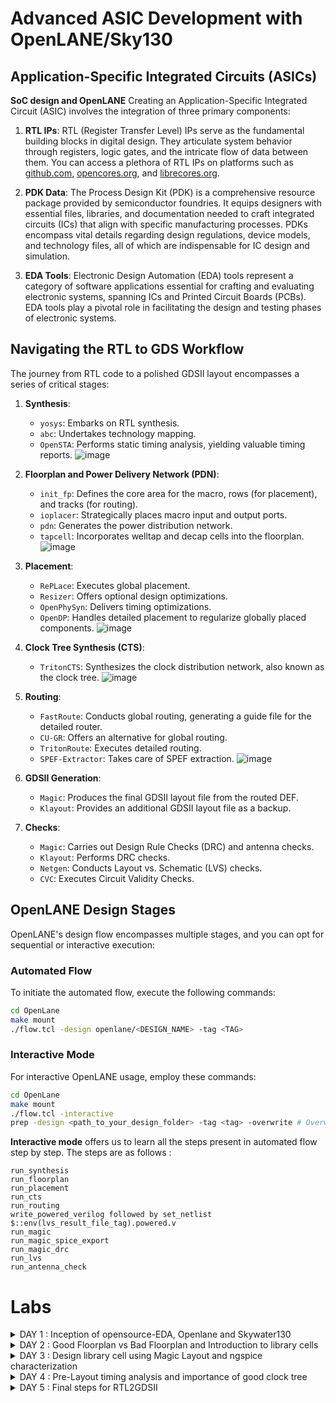 # Advanced ASIC Development with OpenLANE/Sky130



## Application-Specific Integrated Circuits (ASICs)
**SoC design and OpenLANE**
Creating an Application-Specific Integrated Circuit (ASIC) involves the integration of three primary components:

1. **RTL IPs**: RTL (Register Transfer Level) IPs serve as the fundamental building blocks in digital design. They articulate system behavior through registers, logic gates, and the intricate flow of data between them. You can access a plethora of RTL IPs on platforms such as [github.com](https://github.com), [opencores.org](https://opencores.org), and [librecores.org](https://librecores.org).

2. **PDK Data**: The Process Design Kit (PDK) is a comprehensive resource package provided by semiconductor foundries. It equips designers with essential files, libraries, and documentation needed to craft integrated circuits (ICs) that align with specific manufacturing processes. PDKs encompass vital details regarding design regulations, device models, and technology files, all of which are indispensable for IC design and simulation.

3. **EDA Tools**: Electronic Design Automation (EDA) tools represent a category of software applications essential for crafting and evaluating electronic systems, spanning ICs and Printed Circuit Boards (PCBs). EDA tools play a pivotal role in facilitating the design and testing phases of electronic systems.

## Navigating the RTL to GDS Workflow

The journey from RTL code to a polished GDSII layout encompasses a series of critical stages:

1. **Synthesis**:
   - `yosys`: Embarks on RTL synthesis.
   - `abc`: Undertakes technology mapping.
   - `OpenSTA`: Performs static timing analysis, yielding valuable timing reports.
     ![image](https://github.com/dsingla54/pes_pd/assets/139515749/f9a2825d-5de8-4372-b91d-504266b4f054)


2. **Floorplan and Power Delivery Network (PDN)**:
   - `init_fp`: Defines the core area for the macro, rows (for placement), and tracks (for routing).
   - `ioplacer`: Strategically places macro input and output ports.
   - `pdn`: Generates the power distribution network.
   - `tapcell`: Incorporates welltap and decap cells into the floorplan.
     ![image](https://github.com/dsingla54/pes_pd/assets/139515749/2520d6be-5583-4f1e-9037-d89fe5225d95)


3. **Placement**:
   - `RePLace`: Executes global placement.
   - `Resizer`: Offers optional design optimizations.
   - `OpenPhySyn`: Delivers timing optimizations.
   - `OpenDP`: Handles detailed placement to regularize globally placed components.
![image](https://github.com/dsingla54/pes_pd/assets/139515749/50497c70-e7ba-462f-83c9-5ce0fca72826)

4. **Clock Tree Synthesis (CTS)**:
   - `TritonCTS`: Synthesizes the clock distribution network, also known as the clock tree.
![image](https://github.com/dsingla54/pes_pd/assets/139515749/5cdeb478-8af4-4d49-8d15-f99fbccb76b2)

5. **Routing**:
   - `FastRoute`: Conducts global routing, generating a guide file for the detailed router.
   - `CU-GR`: Offers an alternative for global routing.
   - `TritonRoute`: Executes detailed routing.
   - `SPEF-Extractor`: Takes care of SPEF extraction.
![image](https://github.com/dsingla54/pes_pd/assets/139515749/e9105514-0dd6-4b13-bd51-4e4354dccd9d)

6. **GDSII Generation**:
   - `Magic`: Produces the final GDSII layout file from the routed DEF.
   - `Klayout`: Provides an additional GDSII layout file as a backup.

7. **Checks**:
   - `Magic`: Carries out Design Rule Checks (DRC) and antenna checks.
   - `Klayout`: Performs DRC checks.
   - `Netgen`: Conducts Layout vs. Schematic (LVS) checks.
   - `CVC`: Executes Circuit Validity Checks.

## OpenLANE Design Stages

OpenLANE's design flow encompasses multiple stages, and you can opt for sequential or interactive execution:

### Automated Flow
To initiate the automated flow, execute the following commands:

```bash
cd OpenLane
make mount
./flow.tcl -design openlane/<DESIGN_NAME> -tag <TAG>
```

### Interactive Mode
For interactive OpenLANE usage, employ these commands:

```bash
cd OpenLane
make mount
./flow.tcl -interactive
prep -design <path_to_your_design_folder> -tag <tag> -overwrite # Overwriting is optional
```

**Interactive mode** offers us to learn all the steps present in automated flow step by step.
The steps are as follows : 

```
run_synthesis
run_floorplan
run_placement
run_cts
run_routing
write_powered_verilog followed by set_netlist $::env(lvs_result_file_tag).powered.v
run_magic
run_magic_spice_export
run_magic_drc
run_lvs
run_antenna_check
```





# Labs
<details>
<summary>DAY 1 : Inception of opensource-EDA, Openlane and Skywater130</summary>
<br>
## Skywater-130 PDK

## Getting Familiar with the Open Source EDA Tools

Tool we will be  working on pdk variant called sky130_fd_sc_hd

- sky130 : is the process name
- fd : skywater foundary
- sc : standard cell
- hd(high density) : variant of pdk

**Design Preperation step**
First we go the the working directory 
```
cd Desktop/work/tools/
cd openlane_working_dir/
cd openlane
```
Now when we  type the ```docker``` command a shell opens .
In the shell we type ```./flow.tcl -interactive```
![image](https://github.com/dsingla54/pes_pd/assets/139515749/08382953-2813-491f-a3fe-69ff6f8b2e2a)
flow.tcl is the file that contains the script to run the designs

Then we type ```package require openlane 0.9``` to import all the packages 

![image](https://github.com/dsingla54/pes_pd/assets/139515749/c7c742df-cc7e-4703-8654-cc939f68fbbd)



Now for the design setup stage, we will be working on picorv32a design.

```
prep -design picorv32a
```

![image](https://github.com/Anirudh-Ravi123/pes_pd/assets/142154804/9c6e9c0a-cbcd-472e-af24-a666bfb78444)

After preparing the design, we can see that a new 'runs' folder is created.

![image](https://github.com/dsingla54/pes_pd/assets/139515749/48bce187-63aa-41e9-b7a4-2c38aaeef88d)



Now we synthesis the design
```
run_synthesis
```

![image](https://github.com/dsingla54/pes_pd/assets/139515749/ec409133-3598-42dd-b51e-3b3c0c9f3b91)


Synthesized 

![image](https://github.com/dsingla54/pes_pd/assets/139515749/f0b4d389-40c8-4dc3-8801-9c3d89138fdd)



### Flop ratio = 1613/14876 = 0.108


![image](https://github.com/dsingla54/pes_pd/assets/139515749/a1bd0f82-5c6f-4ecd-90ff-963eeb27ff63)

</details>

<details>
<summary>DAY 2 : Good Floorplan vs Bad Floorplan and Introduction to library cells</summary>
<br>
## Strategic Considerations for Chip Floor Planning

In the intricate realm of chip design, meticulous floor planning is paramount. Here are key factors to consider when orchestrating the layout of your semiconductor masterpiece:

- **Defining Core and Die Dimensions**:
  - **Die**: The encompassing entity that constitutes the entire semiconductor chip, housing not only the core but also I/O pads and supplementary features.
  - **Core**: The central sanctum of the chip, where the bulk of the active circuitry thrives, including the CPU, GPU, memory, and assorted logic.

- **Positioning Pre-Placed Cells**:
  - **Pre-Placed Cells**: Distinctive blocks or cells, encompassing memories, clock gating cells, comparators, muxes, and more, thoughtfully positioned by the chip designer in predetermined locations prior to engaging automated placement and routing tools.

- **Incorporating Decoupling Capacitors**:
  In the realm of extensive circuits adorned with numerous resistors, challenges arise when capacitors fail to charge adequately due to voltage drops. To combat this, the employment of decoupling capacitors becomes imperative. These capacitors swiftly store and discharge electrical energy, effectively absorbing excess charge to filter out high-frequency noise and transient voltage fluctuations.

- **Strategic Power Planning**:
  During the floor planning phase, meticulous power planning is indispensable for mitigating noise in digital circuits, attributed to voltage droop and ground bounce. Transitions on a net can lead to the release of charge from coupling capacitors to the ground. To avert issues arising from insufficient ground taps, a robust Power Distribution Network (PDN) adorned with numerous power strap taps is requisite. This multiplicity of taps lowers the resistance associated with the PDN, thus enhancing performance and lowering noise.

- **Pin Placement Prowess**:
  Pin placement constitutes a pivotal facet of floor planning. It serves to minimize buffering, enhance power efficiency, and ameliorate timing delays. The High-Level Description (HDL) netlist is harnessed as a guiding star, directing the precise placement of pins within the circuit. Common pins are efficiently clustered, fostering streamlined connections, and optimizing overall performance.

In the intricate ballet of chip design, these strategic considerations for floor planning ensure that your semiconductor marvel not only meets but surpasses expectations.
## Floorplan

in OpenLANE, enter ```run_floorplan``` and the results will be updated in the runs folder

To view the layout of the floorplan, use the command ```magic -T /home/vsduser/Desktop/work/tools/openlane_working_dir/pdks/sky130A/libs.tech/magic/sky130A.tech lef read ../../tmp/merged.lef def read picorv32a.floorplan.def &```


![image](https://github.com/dsingla54/pes_pd/assets/139515749/7389b7f2-ea92-46ce-9caa-f51df9a1b474)



## Library Binding and Placement


**Netlist Binding and Initial Placement**

Netlist binding involves mapping the logical representation of a digital design, often described in a hardware description language (HDL), onto a library of standard cells. Each component in the design is associated with a specific shape defined in the library. These shapes, along with their functionality, are part of the library. Subsequently, these components are strategically placed on the floorplan in an efficient manner to minimize signal delay.

- Components from the netlist are positioned within the core area.
- Placement is influenced by the proximity to pins for efficient signal routing.
- Strategic placement ensures swift signal propagation, especially for critical paths, with the addition of buffers to maintain signal integrity.

**Optimized Placement Using Estimated Wire-Length and Capacitance**

Estimating wire-length and capacitance is crucial for optimizing component placement, considering factors like signal delay, power consumption, and signal integrity. Large wire areas can introduce significant resistance and capacitance, potentially degrading signal quality. To address this, signals are routed through buffers to replicate and route them efficiently.

Integrating wire-length and capacitance estimates into the placement optimization process helps strike a balance between performance, power, and area considerations. The objective is to minimize signal delays, reduce power consumption, and ensure signal integrity while meeting design constraints.

**Final Placement Optimization**

Final placement optimization, coupled with timing analysis using an ideal clock, focuses on refining the physical arrangement of components in an integrated circuit while assuming perfect clock signals. This approach streamlines the physical layout without accounting for clock-related timing challenges.


```run_placement```


![image](https://github.com/dsingla54/pes_pd/assets/139515749/92c8d807-3235-4387-8560-3e6e76844bf3)


To view the layout of the placement, use the command ```magic -T /home/vsduser/Desktop/work/tools/openlane_working_dir/pdks/sky130A/libs.tech/magic/sky130A.tech lef read ../../tmp/merged.lef def read picorv32a.placement.def &```


![image](https://github.com/dsingla54/pes_pd/assets/139515749/59455885-43cd-498a-bf15-e9e3c3babda3)


## Cell Design Flow

Cell design is done in 3 parts:

1. **Inputs** - PDKs (Process design kits), DRC & LVS rules, SPICE models, library & user-defined specs.
2. **Design Steps** - Design steps of cell design involves Circuit Design, Layout Design, Characterization. The software GUNA used for characterization. The characterization can be classified as Timing characterization, Power characterization and Noise characterization.
3. **Outputs** - Outputs of the Design are CDL (Circuit Description Language), GDSII, LEF, extracted Spice netlist (.cir), timing, noise, power.libs, function.

### Standard cell Charachterization Flow

Standard Cell Libraries consist of cells with different functionality/drive strengths. These cells need to be characterized by liberty files to be used by synthesis tools to determine optimal circuit arrangement. The open-source software GUNA is used for characterization.
Characterization is a well-defined flow consisting of the following steps:

- Link Model File of CMOS containing property definitions
- Specify process corner(s) for the cell to be characterized
- Specify cell delay and slew thresholds percentages
- Specify timing and power tables
- Read the parasitic extracted netlist
- Apply input or stimulus
- Provide necessary simulation commands

## General timing characterization parameters

**Timing threshold definitions**

![image](https://github.com/dsingla54/pes_pd/assets/139515749/f74a6ba7-38ff-4991-9b3d-8e3796d6897d)




**Propagation Delay**
The time difference between when the transitional input reaches 50% of its final value and when the output reaches 50% of its final value. 

```
Propagation delay=time(out_fall_thr)-time(in_rise_thr)
```

**Transition Time**
The time it takes the signal to move between states is the transition time , where the time is measured between 10% and 90% or 20% to 80% of the signal levels.

```
Rise transition time = time(slew_high_rise_thr) - time (slew_low_rise_thr)
```


```
Fall transition time = time(slew_high_fall_thr) - time (slew_low_fall_thr)
```

</details>



<details>
<summary>DAY 3 :  Design library cell using Magic Layout and ngspice characterization  </summary>
<br>


## Inverter Layout using Magic

```
cd Desktop/work/tools/openlane_working_dir/openlane/vsdstdcelldesign
magic -T sky130A.tech sky130_inv.mag
```

## Exploring the Layout displayed by MAGIC

Select the specific layer/device by hovering over the object and pressing, s, iteratively, until you traverse the hierarchy to the specified object:
![d3_1](https://github.com/ramdev604/pes_pd/assets/43489027/7e77d661-2c1e-4f20-93a0-09eb411a247e)


- select a region from the layout, go to the console and type ```what``` to display the information of selected area
- To select a region, place ```cursor``` on that point and  press```s```. More the number of times you press ```s```, higher the abstraction selected.




## Modified Spice netlist

![modifiedspice](https://github.com/ramdev604/pes_pd/assets/43489027/78efc81d-8f8d-4aa0-8a9c-5dd210ddbfa8)


To run the spice netlist, run ```ngspice sky130_inv.spice``` and ```plot y vs time a```
![d3_2](https://github.com/ramdev604/pes_pd/assets/43489027/375b8998-04a9-4537-af16-35ae3ba9ebc1)

![d3_3](https://github.com/ramdev604/pes_pd/assets/43489027/735909c7-fd85-4a8e-bf3f-7405d4e839d7)


The results obtained from the graph are :
- Rise Transition : 0.0395ns
- Fall transition : 0.0282ns
- Cell Rise delay : 0.03598ns
- Cell fall delay : 0.0483ns

</details>


<details>
<summary>DAY 4 : Pre-Layout timing analysis and importance of good clock tree</summary>
<br>
    
## Extraction of LEF 


Track info can be found at :

``` ~/Desktop/work/tools/openlane_working_dir/pdks/sky130A/libs.tech/openlane/sky130fd_sc_hd/tracks.info```

![d4_1](https://github.com/ramdev604/pes_pd/assets/43489027/e1479fe6-55ca-4ed7-a226-2791275da645)


- 1st value indicates the offset and 2nd value indicates the pitch along provided direction

### Setting grid values using above file info

![d4_2](https://github.com/ramdev604/pes_pd/assets/43489027/1dfd759c-446f-419a-b276-aa4fa0a465bc)



- From the above pic, its confirmed that the pins A and Y are at the intersection of X and Y tracks. So the first condition is met.
- The PR boundary is taking 3 grids on width and 9 grids on height which says that the 2nd condition is also met

## LEF Generation

Since the layout is perfect, we can generate the lef file

#### 1. save the modified layout (with new grid)
   - In console, type ```save sky130_vsdinv.mag```
   - This saves the modified layout in current working directory

#### 2. Open the file and extract LEF
   - Open using ``` magic -T sky130A.tch sky130_vsdinv.mag```
   - in the console opened, type ```lef write``` and a lef file will be generated

![d4_3](https://github.com/ramdev604/pes_pd/assets/43489027/d6267e2d-62f1-4fd0-84b7-e9b3e5c8df6b)



#### 4. Make sure the lef file is added

- Include the below command to include the additional lef into the flow:
      
          set lefs [glob $::env(DESIGN_DIR)/src/*.lef]
        
          add_lefs -src $lefs

![d4_4](https://github.com/ramdev604/pes_pd/assets/43489027/b545b775-280d-4d24-9601-845dcb073f02)


since there is slack, we have to reduce it

VLSI engineers will obtain system specifications in the architecture design phase. These specifications will determine a required frequency of operation. To analyze a circuit's timing performance designers will use static timing analysis tools (STA). When referring to pre clock tree synthesis STA analysis we are mainly concerned with setup timing in regards to a launch clock. STA will report problems such as worst negative slack (WNS) and total negative slack (TNS). These refer to the worst path delay and total path delay in regards to our setup timing restraint. Fixing slack violations can be debugged through performing STA analysis with OpenSTA, which is integrated in the OpenLANE tool. To describe these constraints to tools such as In order to ensure correct operation of these tools two steps must be taken:

- Design configuration files (.conf) - Tool configuration files for the specified design
- Design Synopsys design constraint (.sdc) files - Industry standard constraints file

For the design to be complete, the worst negative slack needs to be above or equal to 0. If the slack is outside of this range we can do one of multiple things:

1. Review our synthesis strategy in OpenLANE
    - Enalbed CELL_SIZING
    - Enabled SYNTH_STRATEGY with parameter as "DELAY 1"
    - The synthesis result is :
      

![d4_5](https://github.com/ramdev604/pes_pd/assets/43489027/f08a7a45-ce8e-4b9f-b385-c4556c3fb5a5)

    
![d4_6](https://github.com/ramdev604/pes_pd/assets/43489027/53d4f874-ccb3-4d10-b7a9-a38a798682c5)



    The delay is high when the fanout is high. Therefore we can re-run synthesis by changing the value of ```SYNTH_MAX_FANOUT``` variable
    
2. Enable cell buffering 
3. Perform manual cell replacement on our WNS path with the OpenSTA tool

    - We can see which net is driving most outputs and replace the driver cell with larger form of its own kind

    ![d4_7](https://github.com/ramdev604/pes_pd/assets/43489027/3d290a73-ce45-4909-8e78-f1383db6436f)


4. Optimize the fanout value with OpenLANE tool

Since we have synthesised the core using our vsdinv cell too and as it got successfully synthesized, it should be visible in layout after ```run_placement``` stage which is followed after ```run_floorplan``` stage
![d4_8](https://github.com/ramdev604/pes_pd/assets/43489027/4092e3cf-65e1-435f-83b5-03dc2486eb5b)

</details>

<details>
<summary>DAY 5 : Final steps for RTL2GDSII</summary>
<br>

## Power Distribution Network

After generating our clock tree network and verifying post routing STA checks we are ready to generate the power distribution network ```gen_pdn``` in OpenLANE:

The PDN feature within OpenLANE will create:

- Power ring global to the entire core
- Power halo local to any preplaced cells
- Power straps to bring power into the center of the chip
- Power rails for the standard cells

![d5_1](https://github.com/ramdev604/pes_pd/assets/43489027/d49d45aa-5d23-4e8f-930c-948c394c4af7)


Note: The pitch of the metal 1 power rails defines the height of the standard cells

## Global and Detailed Routing

OpenLANE uses TritonRoute as the routing engine ```run_routing``` for physical implementations of designs. Routing consists of two stages:

- Global Routing - Routing guides are generated for interconnects on our netlist defining what layers, and where on the chip each of the nets will be reputed
- Detailed Routing - Metal traces are iteratively laid across the routing guides to physically implement the routing guides

If DRC errors persist after routing the user has two options:

- Re-run routing with higher QoR settings
- Manually fix DRC errors specific in tritonRoute.drc file

## SPEF Extraction

After routing has been completed interconnect parasitics can be extracted to perform sign-off post-route STA analysis. The parasitics are extracted into a SPEF file. The SPEF extractor is not included within OpenLANE as of now.

```
cd ~/Desktop/work/tools/SPEFEXTRACTOR
python3 main.py <path to merged.lef in tmp> <path to def in routing>
```

The SPEF File will be generated in the location where def file is present



</details>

____

Task instructions: Reproduce exactly, and with no other material, the lines between those holding "- Cell Rise delay : 0.03598ns" and "since there is slack, we have to reduce it", inclusive.

Result for this task:
- Cell Rise delay : 0.03598ns
- Cell fall delay : 0.0483ns

</details>


<details>
<summary>DAY 4 : Pre-Layout timing analysis and importance of good clock tree</summary>
<br>
    
## Extraction of LEF 


Track info can be found at :

``` ~/Desktop/work/tools/openlane_working_dir/pdks/sky130A/libs.tech/openlane/sky130fd_sc_hd/tracks.info```

![d4_1](https://github.com/ramdev604/pes_pd/assets/43489027/e1479fe6-55ca-4ed7-a226-2791275da645)


- 1st value indicates the offset and 2nd value indicates the pitch along provided direction

### Setting grid values using above file info

![d4_2](https://github.com/ramdev604/pes_pd/assets/43489027/1dfd759c-446f-419a-b276-aa4fa0a465bc)



- From the above pic, its confirmed that the pins A and Y are at the intersection of X and Y tracks. So the first condition is met.
- The PR boundary is taking 3 grids on width and 9 grids on height which says that the 2nd condition is also met

## LEF Generation

Since the layout is perfect, we can generate the lef file

#### 1. save the modified layout (with new grid)
   - In console, type ```save sky130_vsdinv.mag```
   - This saves the modified layout in current working directory

#### 2. Open the file and extract LEF
   - Open using ``` magic -T sky130A.tch sky130_vsdinv.mag```
   - in the console opened, type ```lef write``` and a lef file will be generated

![d4_3](https://github.com/ramdev604/pes_pd/assets/43489027/d6267e2d-62f1-4fd0-84b7-e9b3e5c8df6b)



#### 4. Make sure the lef file is added

- Include the below command to include the additional lef into the flow:
      
          set lefs [glob $::env(DESIGN_DIR)/src/*.lef]
        
          add_lefs -src $lefs

![d4_4](https://github.com/ramdev604/pes_pd/assets/43489027/b545b775-280d-4d24-9601-845dcb073f02)


since there is slack, we have to reduce it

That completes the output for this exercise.